_PROBLEM DESCRIPTION_. Convert the lines of the material below into a JSON list of strings, one string per line, with blank lines left out.

_DATASET EXTRACT_.
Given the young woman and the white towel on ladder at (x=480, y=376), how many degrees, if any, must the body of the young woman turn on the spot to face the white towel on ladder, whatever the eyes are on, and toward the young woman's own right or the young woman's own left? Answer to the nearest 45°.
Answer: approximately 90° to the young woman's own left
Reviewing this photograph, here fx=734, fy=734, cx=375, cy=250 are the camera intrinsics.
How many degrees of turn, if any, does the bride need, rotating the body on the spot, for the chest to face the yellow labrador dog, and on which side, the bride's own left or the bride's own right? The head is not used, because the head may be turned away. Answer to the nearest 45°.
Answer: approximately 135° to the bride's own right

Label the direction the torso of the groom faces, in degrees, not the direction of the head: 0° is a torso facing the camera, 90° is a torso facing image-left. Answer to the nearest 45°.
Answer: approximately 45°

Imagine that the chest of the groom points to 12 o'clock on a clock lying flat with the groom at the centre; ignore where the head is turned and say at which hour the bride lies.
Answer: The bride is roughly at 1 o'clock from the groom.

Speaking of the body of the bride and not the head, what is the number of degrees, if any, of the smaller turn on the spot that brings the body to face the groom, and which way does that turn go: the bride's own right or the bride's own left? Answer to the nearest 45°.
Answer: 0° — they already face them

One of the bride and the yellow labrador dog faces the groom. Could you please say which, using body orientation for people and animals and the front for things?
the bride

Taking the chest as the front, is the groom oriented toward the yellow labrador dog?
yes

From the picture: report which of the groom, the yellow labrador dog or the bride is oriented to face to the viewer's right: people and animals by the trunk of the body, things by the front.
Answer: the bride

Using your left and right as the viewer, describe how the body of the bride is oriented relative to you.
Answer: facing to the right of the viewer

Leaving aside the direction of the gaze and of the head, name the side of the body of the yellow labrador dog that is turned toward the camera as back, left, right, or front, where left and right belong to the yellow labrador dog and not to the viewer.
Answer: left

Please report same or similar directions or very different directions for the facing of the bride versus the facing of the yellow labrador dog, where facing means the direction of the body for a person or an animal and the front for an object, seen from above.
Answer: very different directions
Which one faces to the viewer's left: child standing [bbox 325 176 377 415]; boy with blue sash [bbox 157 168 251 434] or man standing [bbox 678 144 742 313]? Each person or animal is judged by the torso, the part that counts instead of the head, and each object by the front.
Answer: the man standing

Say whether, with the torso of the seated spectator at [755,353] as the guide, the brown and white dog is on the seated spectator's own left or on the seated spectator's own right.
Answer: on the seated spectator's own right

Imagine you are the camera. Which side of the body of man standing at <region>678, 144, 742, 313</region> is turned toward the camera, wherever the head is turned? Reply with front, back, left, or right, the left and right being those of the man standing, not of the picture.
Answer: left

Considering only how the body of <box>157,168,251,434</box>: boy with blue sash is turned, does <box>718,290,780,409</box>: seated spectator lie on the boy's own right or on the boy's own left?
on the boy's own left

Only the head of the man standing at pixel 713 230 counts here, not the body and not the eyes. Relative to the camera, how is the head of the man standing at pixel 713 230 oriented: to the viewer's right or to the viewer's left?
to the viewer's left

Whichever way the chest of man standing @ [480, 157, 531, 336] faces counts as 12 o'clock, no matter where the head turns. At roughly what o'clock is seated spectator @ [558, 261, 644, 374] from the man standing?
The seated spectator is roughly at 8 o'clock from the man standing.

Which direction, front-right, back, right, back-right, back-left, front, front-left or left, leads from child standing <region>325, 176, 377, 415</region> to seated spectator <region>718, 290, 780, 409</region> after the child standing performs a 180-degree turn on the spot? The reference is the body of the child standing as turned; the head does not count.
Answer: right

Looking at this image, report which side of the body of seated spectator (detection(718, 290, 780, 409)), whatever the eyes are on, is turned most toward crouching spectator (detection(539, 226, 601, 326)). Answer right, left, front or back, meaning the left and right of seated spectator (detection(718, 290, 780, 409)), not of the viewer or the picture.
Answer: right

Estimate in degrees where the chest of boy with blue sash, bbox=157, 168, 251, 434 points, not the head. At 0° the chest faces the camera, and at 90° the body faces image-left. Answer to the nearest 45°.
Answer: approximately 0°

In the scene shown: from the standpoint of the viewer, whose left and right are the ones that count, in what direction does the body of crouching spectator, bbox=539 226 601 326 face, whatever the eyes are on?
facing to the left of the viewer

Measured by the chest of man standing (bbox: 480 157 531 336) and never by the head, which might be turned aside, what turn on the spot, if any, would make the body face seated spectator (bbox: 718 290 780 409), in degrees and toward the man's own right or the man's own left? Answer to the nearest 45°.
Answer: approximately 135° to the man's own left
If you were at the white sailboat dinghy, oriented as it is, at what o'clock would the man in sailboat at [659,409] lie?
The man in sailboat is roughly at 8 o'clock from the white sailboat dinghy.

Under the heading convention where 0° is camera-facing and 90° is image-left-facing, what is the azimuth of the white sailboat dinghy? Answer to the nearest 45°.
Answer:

_WRITTEN RESPONSE_.
[
  "Given the young woman and the white towel on ladder at (x=480, y=376), how many degrees, if any, must the body of the young woman turn on the spot to face the white towel on ladder, whatever the eyes are on, and toward the young woman's own right or the young woman's own left? Answer to the nearest 45°.",
  "Answer: approximately 90° to the young woman's own left",
  "Reviewing this photograph, here fx=734, fy=734, cx=375, cy=250 are the camera intrinsics.",
  "How many degrees of turn, if any, does the bride need, rotating the body on the spot, for the chest to face the yellow labrador dog, and on which side, the bride's own left or the bride's own right? The head is not used, because the head may be turned away. Answer to the nearest 45°.",
  "Answer: approximately 135° to the bride's own right",
  "Label the direction the torso of the groom faces, in degrees, not the direction of the head: 0° is a torso facing the camera, 90° is a torso facing image-left. Answer to the nearest 45°.",
  "Answer: approximately 45°",
  "Imagine that the chest of the groom points to 12 o'clock on a clock lying flat with the groom at the centre; ignore where the head is turned and say at which hour the bride lies.",
  "Answer: The bride is roughly at 1 o'clock from the groom.",
  "Speaking of the body of the bride and not the head, what is the number of degrees, if any, of the smaller turn on the spot that brings the body to face the groom, and which way does that turn go: the bride's own right or the bride's own left? Answer to the nearest 45°.",
  "Answer: 0° — they already face them",
  "One of the bride and the yellow labrador dog faces the groom. Could you please say which, using body orientation for people and animals and the front for things?",
  "the bride",
  "Taking the chest as the front, is the groom oriented toward the yellow labrador dog?",
  "yes",
  "From the picture: report which of the groom, the yellow labrador dog or the bride is oriented to face to the viewer's right: people and animals by the trunk of the body, things by the front.",
  "Answer: the bride",
  "Using your left and right as the viewer, describe how the body of the bride is oriented relative to you.",
  "Answer: facing to the right of the viewer",
  "Leaving aside the direction of the gaze and of the head, name the side of the body of the yellow labrador dog that is turned toward the camera as back, left, right, or front, where left and right belong to the yellow labrador dog and not to the viewer.",
  "Answer: left",
  "Please report same or similar directions or very different directions for the facing of the bride versus the facing of the yellow labrador dog, where facing means the direction of the body for a person or an animal and the front for an object, seen from above.",
  "Answer: very different directions",
  "Which one faces to the viewer's left: child standing [bbox 325 176 377 415]; boy with blue sash [bbox 157 168 251 434] or man standing [bbox 678 144 742 313]? Each person or animal is judged by the torso, the part that counts instead of the head, and each object by the front.",
  "Answer: the man standing",
  "Say whether, with the torso of the seated spectator at [755,353] as the guide, the brown and white dog is on the seated spectator's own left or on the seated spectator's own right.",
  "Answer: on the seated spectator's own right",
  "Imagine you are the camera. Which side of the body of man standing at <region>678, 144, 742, 313</region> is turned toward the camera, wherever the head is turned? Reply with front, back, left, or right, the left and right being those of the man standing, not of the picture.",
  "Answer: left",
  "Considering only how the body of <box>157,168,251,434</box>: boy with blue sash is turned, does <box>718,290,780,409</box>: seated spectator lie on the boy's own right or on the boy's own left?",
  "on the boy's own left",
  "Only the head of the man standing at pixel 713 230 counts here, not the body and not the eyes. Relative to the camera, how is the head of the man standing at pixel 713 230 oriented: to the viewer's right or to the viewer's left?",
  "to the viewer's left",
  "Whichever way the chest of man standing @ [480, 157, 531, 336] faces counts as 12 o'clock, no matter where the head turns. At roughly what o'clock is seated spectator @ [558, 261, 644, 374] from the man standing?",
  "The seated spectator is roughly at 8 o'clock from the man standing.",
  "Which direction, front-right, back, right, back-right, back-left, front, front-left or left, leads from child standing <region>325, 176, 377, 415</region> to seated spectator <region>718, 290, 780, 409</region> after the child standing performs a 180-degree turn on the spot? The reference is the body of the child standing as turned; the head does not count.",
  "Answer: right",
  "Looking at this image, report which side of the body of seated spectator (detection(718, 290, 780, 409)), whatever the eyes are on, is turned most toward crouching spectator (detection(539, 226, 601, 326)). Answer right, left, front or back, meaning the left and right of seated spectator (detection(718, 290, 780, 409)), not of the viewer or the picture.",
  "Answer: right",
  "Estimate in degrees where the chest of boy with blue sash, bbox=157, 168, 251, 434 points, not the head. At 0° the chest faces the camera, and at 90° the body faces image-left. Answer to the nearest 45°.",
  "Answer: approximately 0°",
  "In the scene shown: from the standpoint of the viewer, whose left and right are the ones that count, in what direction does the body of crouching spectator, bbox=539 226 601 326 face, whatever the eyes are on?",
  "facing to the left of the viewer",
  "Measured by the chest of man standing (bbox: 480 157 531 336) and never by the head, which might be turned aside, what turn on the spot, if any, would make the body face seated spectator (bbox: 718 290 780 409), in degrees and toward the man's own right or the man's own left? Answer to the nearest 45°.",
  "Answer: approximately 135° to the man's own left",
  "If you were at the white sailboat dinghy, oriented as it is, at what o'clock would the man in sailboat at [659,409] lie?",
  "The man in sailboat is roughly at 8 o'clock from the white sailboat dinghy.",
  "Under the heading convention where 0° is camera-facing and 90° is image-left-facing, what is the azimuth of the white sailboat dinghy? Answer to the nearest 45°.",
  "Answer:"
]